The U.S. Department of Health and Human Services (HHS) has announced its intention to shift Medicare away from the current fee-for-service model and toward a system that pays providers based on the quality—rather than the quantity—of care they provide their patients. The announcement marks the first time in Medicare’s history that HHS has set explicit goals regarding alternative payment models and value-based payments.
HHS plans to tie 30% of fee-for-service Medicare payments to quality or value measures through alternative payment models, such as Accountable Care Organizations (ACOs) or bundled-payment arrangements, by the end of 2016, and tie 50% of payments to these models by the end of 2018. Further, the agency’s plans include tying 85% of all traditional Medicare payments to quality or value by 2016, and 90% by 2018, through programs such as the Hospital Value Based Purchasing and the Hospital Readmissions Reduction Programs.
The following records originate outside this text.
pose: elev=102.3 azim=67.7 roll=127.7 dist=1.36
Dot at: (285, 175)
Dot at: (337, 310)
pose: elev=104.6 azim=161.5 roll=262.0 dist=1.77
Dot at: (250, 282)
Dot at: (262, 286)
ASCO supports the HHS shift toward alternative payment models that encourage patient-centered, high-quality, high-value patient care, which aligns with ASCO’s own proposal to reform payment for oncology care, released in May 2014. Consolidated Payments for Oncology: Payment Reform to Support Patient-Centered Care for Cancer, a detailed proposal for a new approach to physician payment for cancer care services under Medicare, would fundamentally restructure the way oncologists are reimbursed for cancer care in the United States. The proposal aims to do so by focusing payment on the full range of patient services that oncologists provide while incentivizing high-quality, patient-centered care.
Developed by oncologists in community-based practices across the United States, the ASCO proposal also aims to improve the quality of cancer care by focusing on the value, rather than the volume, of services provided. ASCO will work closely with HHS as the agency implements its plan.